|Kenyan Nobel Peace Prize laureate Wangari Maathai |
African civic activists are optimistic that a new African Union committee will provide a vehicle for people at the grassroots level of society to present their views to the continent's leaders.
The African Union's Economic, Social and Cultural Council, aims to link civic groups with the pan-African organization and the continent's leaders.
Kenyan Nobel Peace Prize laureate Wangari Maathai, who heads the council, says it is a forum where the citizenry can challenge governments to be more accountable and effective.
"We recognize that as an exceptional opportunity for the first time in Africa, where African heads of states are opening doors and embracing voices from their people," said Ms. Maathai. "We all know our history, how the ordinary African people have not really been very much involved in the decision-making process, even at the national level."
Deputy presiding officer from West Africa Ayodele Aderinwale says the council will also enable ordinary Africans to shape the policies of the African Union.
"You are going to have an African Union, in which there is the chance for the leader of a peasant association in the backwood town anywhere in Africa can contest and be elected from the national platform, and be part of [the] inter-regional assembly, and can be part of the decision-making process for the African Union," he said.
The Economic, Social and Cultural Council's work is divided into what it calls 10 clusters, dealing with everything from peace and security to infrastructure and energy, rural economy and agriculture, and social affairs and health.
The representative from the North African standing committee, Amany Asfour, explains what the human resources, science and technology cluster intends to do.
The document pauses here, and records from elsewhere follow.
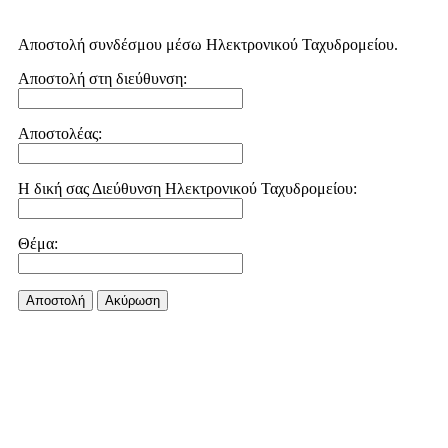
Αποστολή συνδέσμου μέσω Ηλεκτρονικού Ταχυδρομείου.
Αποστολή στη διεύθυνση:
Αποστολέας:
Η δική σας Διεύθυνση Ηλεκτρονικού Ταχυδρομείου:
Θέμα:
Αποστολή
Aκύρωση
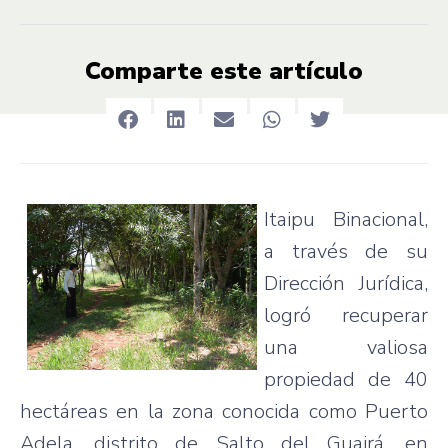
Comparte este artículo
Itaipu
Binacional
,
a
través
de
su
Dirección
Jurídica
,
logró
recuperar
una
valiosa
propiedad
de 40
hectáreas
en la
zona
conocida
como
Puerto
Adela
,
distrito
de
Salto
del
Guairá
, en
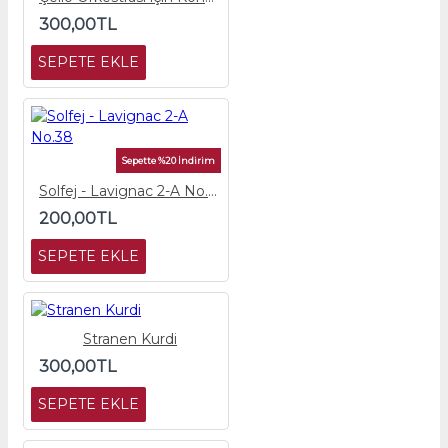
300,00TL
SEPETE EKLE
Sepette %20 İndirim
Solfej - Lavignac 2-A No.38
200,00TL
SEPETE EKLE
Stranen Kurdi
300,00TL
SEPETE EKLE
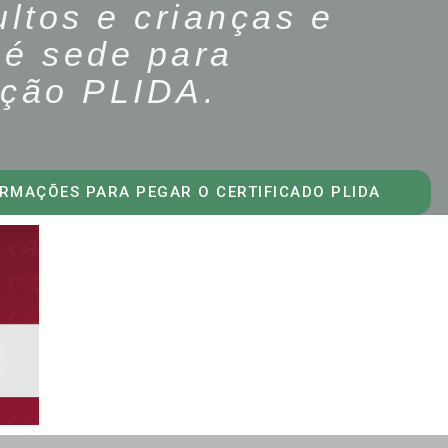
ltos e crianças e
é sede para
cação PLIDA.
ORMAÇÕES PARA PEGAR O CERTIFICADO PLIDA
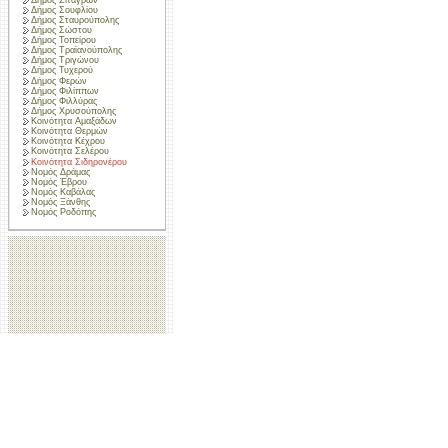
Δήμος Σουφλίου
Δήμος Σταυρούπολης
Δήμος Σώστου
Δήμος Τοπείρου
Δήμος Τραϊανούπολης
Δήμος Τριγώνου
Δήμος Τυχερού
Δήμος Φερών
Δήμος Φιλίππων
Δήμος Φιλλύρας
Δήμος Χρυσούπολης
Κοινότητα Αμαξάδων
Κοινότητα Θερμών
Κοινότητα Κέχρου
Κοινότητα Σελέρου
Κοινότητα Σιδηρονέρου
Νομός Δράμας
Νομός Έβρου
Νομός Καβάλας
Νομός Ξάνθης
Νομός Ροδόπης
"It will be one of the major role[s] to get together all the scientists of Africa and to see how to have a work plan for the development of scientific research and development in Africa," said Ms. Asfour. "It is one of the plan[s] of the cluster to convene a very big conference for science and technology, gather all the stakeholders for the enabling environment of investment in scientific research."
Officials say the council also aims to have African countries raise money to finance the African Union, so that it could be considered a truly African institution.
One proposal on the table is for African governments to impose a tax on airline tickets, the proceeds of which would go to fund the African Union's poverty reduction, health and education programs. It is estimated such a move would raise at least $440 million a year.
The African Union is a pan-continental organization, launched in 2002 and headquartered in Ethiopia, which brings together heads of states and others to promote peace and development. It is widely touted as being the African solution to Africa problems.